● **Work instruction**
Transcribe word for word the lines below from the line with "Link: https://www.kaggle.com/c/nfl-big-data-bowl-2023" through the line with "## DFL - Bundesliga Data Shootout", ends included.

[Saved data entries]
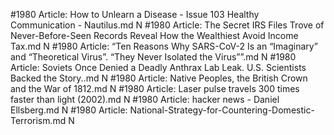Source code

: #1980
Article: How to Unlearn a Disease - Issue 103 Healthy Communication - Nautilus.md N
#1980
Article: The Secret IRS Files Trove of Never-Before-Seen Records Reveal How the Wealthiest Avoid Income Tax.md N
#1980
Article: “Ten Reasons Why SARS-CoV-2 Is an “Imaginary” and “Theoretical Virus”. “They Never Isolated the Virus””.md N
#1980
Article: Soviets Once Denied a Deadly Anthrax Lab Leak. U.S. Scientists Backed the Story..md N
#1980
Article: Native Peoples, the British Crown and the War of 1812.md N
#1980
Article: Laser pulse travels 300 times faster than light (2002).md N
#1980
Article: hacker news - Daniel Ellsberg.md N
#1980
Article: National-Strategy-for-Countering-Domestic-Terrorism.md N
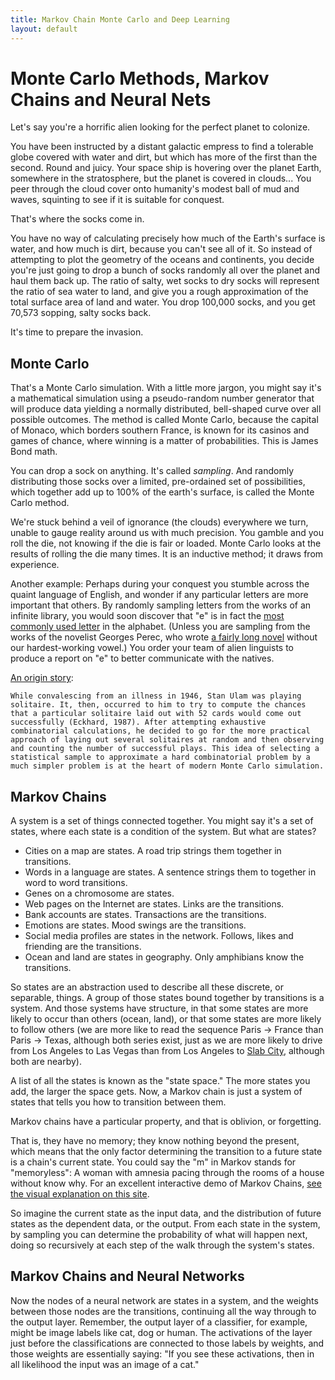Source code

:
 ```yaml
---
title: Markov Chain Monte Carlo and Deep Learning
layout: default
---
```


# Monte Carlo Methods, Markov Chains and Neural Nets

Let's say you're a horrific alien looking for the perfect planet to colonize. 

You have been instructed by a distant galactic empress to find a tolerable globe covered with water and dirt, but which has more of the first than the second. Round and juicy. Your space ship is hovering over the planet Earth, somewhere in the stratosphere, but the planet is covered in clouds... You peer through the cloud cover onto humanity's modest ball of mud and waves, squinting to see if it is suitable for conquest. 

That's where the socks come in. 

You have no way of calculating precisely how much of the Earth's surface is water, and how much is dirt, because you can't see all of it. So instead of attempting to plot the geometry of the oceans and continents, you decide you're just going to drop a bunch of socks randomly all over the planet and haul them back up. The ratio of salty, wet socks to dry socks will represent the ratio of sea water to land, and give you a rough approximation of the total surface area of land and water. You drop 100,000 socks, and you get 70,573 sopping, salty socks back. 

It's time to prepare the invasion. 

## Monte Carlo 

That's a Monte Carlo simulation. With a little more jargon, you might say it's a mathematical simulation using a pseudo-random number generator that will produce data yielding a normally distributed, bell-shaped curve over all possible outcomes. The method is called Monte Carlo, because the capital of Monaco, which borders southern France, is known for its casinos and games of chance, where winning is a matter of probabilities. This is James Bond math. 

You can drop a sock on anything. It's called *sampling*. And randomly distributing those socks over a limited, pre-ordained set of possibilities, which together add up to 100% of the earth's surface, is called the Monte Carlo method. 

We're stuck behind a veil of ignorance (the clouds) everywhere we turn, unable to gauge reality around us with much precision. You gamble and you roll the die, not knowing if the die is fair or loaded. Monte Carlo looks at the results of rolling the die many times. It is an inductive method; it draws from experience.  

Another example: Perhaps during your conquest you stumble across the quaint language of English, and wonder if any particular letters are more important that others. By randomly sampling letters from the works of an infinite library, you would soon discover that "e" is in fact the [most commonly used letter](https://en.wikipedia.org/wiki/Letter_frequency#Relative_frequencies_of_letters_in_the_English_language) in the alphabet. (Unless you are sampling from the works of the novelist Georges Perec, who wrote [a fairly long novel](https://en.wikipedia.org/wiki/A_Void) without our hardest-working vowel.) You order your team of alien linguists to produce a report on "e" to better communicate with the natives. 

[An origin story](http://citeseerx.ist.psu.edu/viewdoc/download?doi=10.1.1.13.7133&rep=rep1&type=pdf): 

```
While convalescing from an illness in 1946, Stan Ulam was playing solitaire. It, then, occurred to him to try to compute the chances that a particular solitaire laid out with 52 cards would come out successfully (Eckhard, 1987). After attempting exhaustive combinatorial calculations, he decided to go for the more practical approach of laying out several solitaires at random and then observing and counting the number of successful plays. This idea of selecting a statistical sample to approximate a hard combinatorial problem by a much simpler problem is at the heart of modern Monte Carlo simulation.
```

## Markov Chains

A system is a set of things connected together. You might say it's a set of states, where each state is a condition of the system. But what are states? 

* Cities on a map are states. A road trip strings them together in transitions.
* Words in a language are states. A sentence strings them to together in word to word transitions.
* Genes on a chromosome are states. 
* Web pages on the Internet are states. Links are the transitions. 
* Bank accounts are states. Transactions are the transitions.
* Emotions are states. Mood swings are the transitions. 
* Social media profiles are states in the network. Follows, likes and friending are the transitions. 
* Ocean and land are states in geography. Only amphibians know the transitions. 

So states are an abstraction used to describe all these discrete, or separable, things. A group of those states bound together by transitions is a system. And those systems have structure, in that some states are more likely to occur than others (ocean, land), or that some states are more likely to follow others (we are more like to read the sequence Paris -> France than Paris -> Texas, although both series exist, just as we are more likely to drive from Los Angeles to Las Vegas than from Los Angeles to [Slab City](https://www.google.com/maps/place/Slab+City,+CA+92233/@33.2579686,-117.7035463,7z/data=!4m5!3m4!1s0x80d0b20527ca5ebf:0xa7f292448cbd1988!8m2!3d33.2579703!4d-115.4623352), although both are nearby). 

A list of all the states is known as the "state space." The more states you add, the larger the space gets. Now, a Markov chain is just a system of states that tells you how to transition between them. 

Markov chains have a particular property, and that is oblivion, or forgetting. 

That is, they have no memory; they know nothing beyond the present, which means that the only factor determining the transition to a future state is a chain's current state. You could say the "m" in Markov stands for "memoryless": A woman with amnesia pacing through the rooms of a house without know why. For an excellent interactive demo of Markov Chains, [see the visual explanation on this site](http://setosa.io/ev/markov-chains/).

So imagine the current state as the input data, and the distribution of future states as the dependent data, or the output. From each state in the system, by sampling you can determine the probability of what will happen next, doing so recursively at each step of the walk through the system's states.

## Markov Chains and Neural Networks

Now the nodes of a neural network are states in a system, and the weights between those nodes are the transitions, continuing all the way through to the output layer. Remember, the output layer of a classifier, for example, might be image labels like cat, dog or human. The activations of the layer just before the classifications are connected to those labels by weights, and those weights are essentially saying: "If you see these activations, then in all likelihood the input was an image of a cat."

==

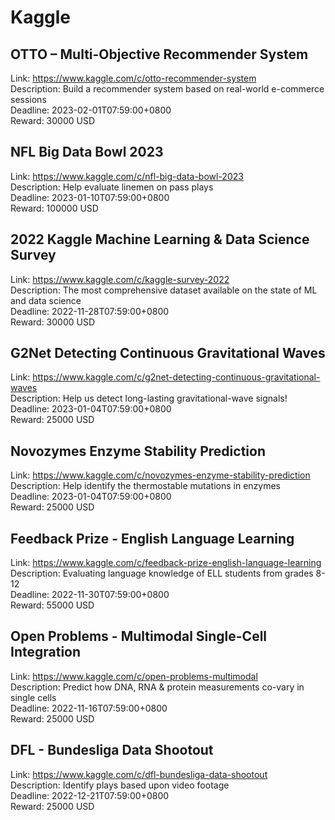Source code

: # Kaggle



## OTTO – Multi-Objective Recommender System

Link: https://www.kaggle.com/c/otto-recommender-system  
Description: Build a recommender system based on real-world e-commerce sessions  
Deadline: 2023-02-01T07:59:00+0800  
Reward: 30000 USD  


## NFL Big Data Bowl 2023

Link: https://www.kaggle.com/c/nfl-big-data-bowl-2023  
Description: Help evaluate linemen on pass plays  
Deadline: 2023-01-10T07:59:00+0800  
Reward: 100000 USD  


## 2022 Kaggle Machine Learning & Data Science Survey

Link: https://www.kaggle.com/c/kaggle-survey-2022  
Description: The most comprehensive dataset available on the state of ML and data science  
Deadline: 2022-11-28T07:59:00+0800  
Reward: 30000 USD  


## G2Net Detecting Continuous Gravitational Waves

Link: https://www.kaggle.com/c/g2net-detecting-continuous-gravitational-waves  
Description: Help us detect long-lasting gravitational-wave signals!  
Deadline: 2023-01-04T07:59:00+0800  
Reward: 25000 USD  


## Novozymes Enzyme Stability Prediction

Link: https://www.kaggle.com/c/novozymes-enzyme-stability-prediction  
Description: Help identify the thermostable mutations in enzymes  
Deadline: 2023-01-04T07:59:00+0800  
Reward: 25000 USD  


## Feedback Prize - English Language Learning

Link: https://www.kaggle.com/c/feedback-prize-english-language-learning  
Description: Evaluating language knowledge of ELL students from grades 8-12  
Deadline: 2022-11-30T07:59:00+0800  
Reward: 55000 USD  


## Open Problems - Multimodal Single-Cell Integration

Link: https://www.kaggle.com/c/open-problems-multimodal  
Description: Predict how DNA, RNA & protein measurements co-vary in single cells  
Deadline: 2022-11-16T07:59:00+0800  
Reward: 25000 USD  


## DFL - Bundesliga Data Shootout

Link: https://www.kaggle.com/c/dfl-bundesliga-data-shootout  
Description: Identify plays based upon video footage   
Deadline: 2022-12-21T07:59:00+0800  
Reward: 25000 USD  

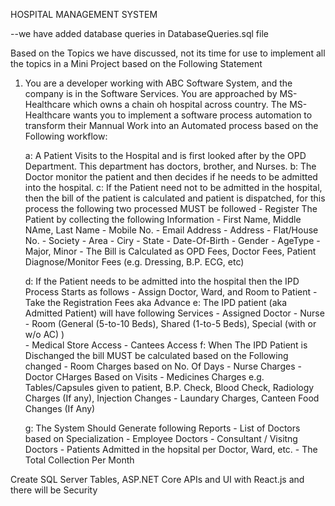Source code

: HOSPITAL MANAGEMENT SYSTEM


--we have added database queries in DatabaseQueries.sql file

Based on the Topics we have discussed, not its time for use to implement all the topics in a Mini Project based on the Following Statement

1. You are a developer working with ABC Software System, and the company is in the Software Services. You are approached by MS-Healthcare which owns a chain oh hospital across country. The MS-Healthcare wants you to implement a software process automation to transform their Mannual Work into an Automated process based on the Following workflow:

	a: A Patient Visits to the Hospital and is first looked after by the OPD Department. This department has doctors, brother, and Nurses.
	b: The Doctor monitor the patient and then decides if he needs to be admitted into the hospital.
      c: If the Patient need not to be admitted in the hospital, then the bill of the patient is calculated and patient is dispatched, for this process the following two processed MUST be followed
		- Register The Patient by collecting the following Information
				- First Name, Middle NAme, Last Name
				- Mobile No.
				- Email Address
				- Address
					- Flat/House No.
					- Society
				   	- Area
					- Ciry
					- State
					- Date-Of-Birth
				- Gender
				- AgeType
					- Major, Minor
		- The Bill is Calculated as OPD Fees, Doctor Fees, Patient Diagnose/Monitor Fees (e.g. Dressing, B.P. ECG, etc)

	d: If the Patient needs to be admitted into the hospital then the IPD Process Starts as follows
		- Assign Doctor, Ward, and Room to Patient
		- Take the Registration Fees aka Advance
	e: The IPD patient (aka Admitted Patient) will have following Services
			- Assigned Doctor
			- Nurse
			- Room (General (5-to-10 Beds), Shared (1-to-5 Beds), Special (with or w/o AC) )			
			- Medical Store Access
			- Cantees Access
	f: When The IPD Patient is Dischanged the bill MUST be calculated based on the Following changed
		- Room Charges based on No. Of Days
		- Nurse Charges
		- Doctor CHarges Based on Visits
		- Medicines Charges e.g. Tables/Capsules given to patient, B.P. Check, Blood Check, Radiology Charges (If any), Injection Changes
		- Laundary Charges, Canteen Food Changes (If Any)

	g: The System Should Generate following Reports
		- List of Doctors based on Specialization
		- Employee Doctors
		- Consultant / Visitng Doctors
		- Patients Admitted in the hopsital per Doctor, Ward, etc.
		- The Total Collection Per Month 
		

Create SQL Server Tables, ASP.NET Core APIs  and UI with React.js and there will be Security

● **Answer to this problem**
Link: https://www.kaggle.com/c/nfl-big-data-bowl-2023  
Description: Help evaluate linemen on pass plays  
Deadline: 2023-01-10T07:59:00+0800  
Reward: 100000 USD  


## 2022 Kaggle Machine Learning & Data Science Survey

Link: https://www.kaggle.com/c/kaggle-survey-2022  
Description: The most comprehensive dataset available on the state of ML and data science  
Deadline: 2022-11-28T07:59:00+0800  
Reward: 30000 USD  


## G2Net Detecting Continuous Gravitational Waves

Link: https://www.kaggle.com/c/g2net-detecting-continuous-gravitational-waves  
Description: Help us detect long-lasting gravitational-wave signals!  
Deadline: 2023-01-04T07:59:00+0800  
Reward: 25000 USD  


## Novozymes Enzyme Stability Prediction

Link: https://www.kaggle.com/c/novozymes-enzyme-stability-prediction  
Description: Help identify the thermostable mutations in enzymes  
Deadline: 2023-01-04T07:59:00+0800  
Reward: 25000 USD  


## Feedback Prize - English Language Learning

Link: https://www.kaggle.com/c/feedback-prize-english-language-learning  
Description: Evaluating language knowledge of ELL students from grades 8-12  
Deadline: 2022-11-30T07:59:00+0800  
Reward: 55000 USD  


## Open Problems - Multimodal Single-Cell Integration

Link: https://www.kaggle.com/c/open-problems-multimodal  
Description: Predict how DNA, RNA & protein measurements co-vary in single cells  
Deadline: 2022-11-16T07:59:00+0800  
Reward: 25000 USD  


## DFL - Bundesliga Data Shootout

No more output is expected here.